文庫 銃・病原菌・鉄 (上) 1万3000年にわたる人類史の謎 (草思社文庫)文庫 銃・病原菌・鉄 (上) 1万3000年にわたる人類史の謎 (草思社文庫感想
祖先を同じくするわたしたちは一体どうしてこれほどまで異なっているのか。一方の民族が他を圧倒した手段である「銃・病原菌・鉄」を、持ち得た集団とそうでない集団が異なるのは、気候や環境要因により定住型農耕生活から移動型の狩猟採集生活に移行する必要性が「いかに早く」生じたかの違いであった。この壮大な問いに答えるために提示される、先史時代にから近現代にいたるまでの人類の集団生活のあらゆるパターンもおもしろい。

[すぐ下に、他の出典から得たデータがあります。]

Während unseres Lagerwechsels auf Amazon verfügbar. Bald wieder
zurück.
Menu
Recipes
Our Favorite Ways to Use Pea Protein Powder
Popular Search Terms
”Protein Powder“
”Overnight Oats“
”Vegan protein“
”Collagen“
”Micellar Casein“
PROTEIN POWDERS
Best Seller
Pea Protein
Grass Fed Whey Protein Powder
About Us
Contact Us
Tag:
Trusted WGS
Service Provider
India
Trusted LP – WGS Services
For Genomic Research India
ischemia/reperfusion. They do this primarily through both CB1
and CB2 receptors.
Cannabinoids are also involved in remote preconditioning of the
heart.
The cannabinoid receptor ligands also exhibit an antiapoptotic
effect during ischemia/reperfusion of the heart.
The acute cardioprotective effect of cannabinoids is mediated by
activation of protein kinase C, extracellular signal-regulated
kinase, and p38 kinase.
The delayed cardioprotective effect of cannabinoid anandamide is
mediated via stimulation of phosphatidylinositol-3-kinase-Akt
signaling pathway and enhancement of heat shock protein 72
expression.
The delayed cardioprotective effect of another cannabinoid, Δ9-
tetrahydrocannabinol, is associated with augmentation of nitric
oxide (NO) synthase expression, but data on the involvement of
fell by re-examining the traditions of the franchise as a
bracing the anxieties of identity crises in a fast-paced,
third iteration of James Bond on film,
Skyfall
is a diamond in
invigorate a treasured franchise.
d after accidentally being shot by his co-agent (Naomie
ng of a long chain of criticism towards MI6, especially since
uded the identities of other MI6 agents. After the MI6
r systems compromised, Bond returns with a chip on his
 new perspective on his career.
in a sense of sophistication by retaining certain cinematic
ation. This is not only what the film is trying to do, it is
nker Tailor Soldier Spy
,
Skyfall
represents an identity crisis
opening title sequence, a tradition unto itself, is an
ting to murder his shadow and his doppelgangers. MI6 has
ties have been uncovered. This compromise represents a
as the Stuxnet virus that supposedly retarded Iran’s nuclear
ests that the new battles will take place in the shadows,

まったく別の生活環境におかれた、自分のようなだれかがどんな人生を送ったのか想像してみるのも楽しいのだ。
読了日:01月07日 著者:ジャレド・ダイアモンド


アンナ・カレーニナ〈中〉 (新潮文庫)アンナ・カレーニナ〈中〉 (新潮文庫感想
カレーニン氏は妻の、リョーヴィンは兄の死にそれぞれ接し、みずからの生き方を変質させる。限りある生の価値に気づくことで自分自身を取り戻す。一方アンナの精神は目の前の出来事やひとときの感情によってぐらぐらと揺れ動き、神なき時代の女性といった印象。毅然と意思を通すところは美しいが、惹かれはしない。ヴロンスキーへの感情は、最初から孤独から逃れる手段でしかなかったのかもしれない。
読了日:01月16日 著者:トルストイ


アンナ・カレーニナ〈下〉 (新潮文庫)アンナ・カレーニナ〈下〉 (新潮文庫感想
いちばん自然に、他者を愛することから幸福を得られるように、多くの人がそう思ったから善なるものが生まれたはずなのに、それは人間自身の変容を受け入れず闇へ閉じ込める鋼の鎖だ。なにが正しいのか知っていてその通りにできるのならそれは幸福な人。無意識に感じる生への恐怖を自覚できないでいられるのならその方がずっと良い。けれどリョーヴィンは疑いをもちつづけたがゆえに新しい地平を見ることができた。リョーヴィンの発見したものは、自覚的であろうとあるまいと、わたしたちが人類の叡智として受け継ぎ取り込み続けてきたものだ。今日的な視点からみれば、アンナの懊悩や決断に苛立ちを覚える人もあるかもしれない。もっと別の道もあったのではないか、と。彼女自身で仕事をもち自立することの許されていた社会なら運命は変わっていたのかもしれない、と思う。プライドの高い彼女が自分の意志を通せないといって憤り、とうに愛の冷めたヴロンスキーに依存し続ける以外の、選択肢もあったのだろうから。社交界の女性たちが夫と子を捨て男に走ったアンナを支持したり、非難したり、嘘ついて褒めそやしながら内心軽蔑したり、憧れる気持ちと軽蔑する気持ちを半々にいだいたり、さまざまな反応が描かれるが、いずれにせよ当時の社会で女性が「愛のために生きる」ことより「自分のために生きる」ことがずっと下に見られていたのだと思うと悲しくなる。チェーホフのコメント「問題は一つとして解決されていませんが、すべての問題がそのなかに正確に述べられているために、読者を完全に満足させるのです。(略)その回答は自分自身の光に照らして取出さなければならないのです」本書解説より。たしかに読んでいる間じゅうずっと、それから今も、別のことをしながらもアンナとこの本の登場人物たちの投げかけてくるさまざまな問いが頭のなかを次々と襲って離れない。
読了日:01月23日 著者:トルストイ


文庫 銃・病原菌・鉄 (下) 1万3000年にわたる人類史の謎 (草思社文庫)文庫 銃・病原菌・鉄 (下) 1万3000年にわたる人類史の謎 (草思社文庫感想
大陸ごとの発展の差異は生態系の豊富さや気候・地形環境に左右されるものであるという説を丹念に解き明かす。当初は些細な工夫のために生まれた発明がやがて広く使われるようになり、世界のありかたを変えていく。文字ですら、初めは詩や物語を語るためのものではなかった。私たちは未だに、何に使うのかわからない発明に首をひねり続けている、と思うとワクワクする。人間は、環境さえ整えば、放っておいても勝手に変化し創造する生き物なのだ。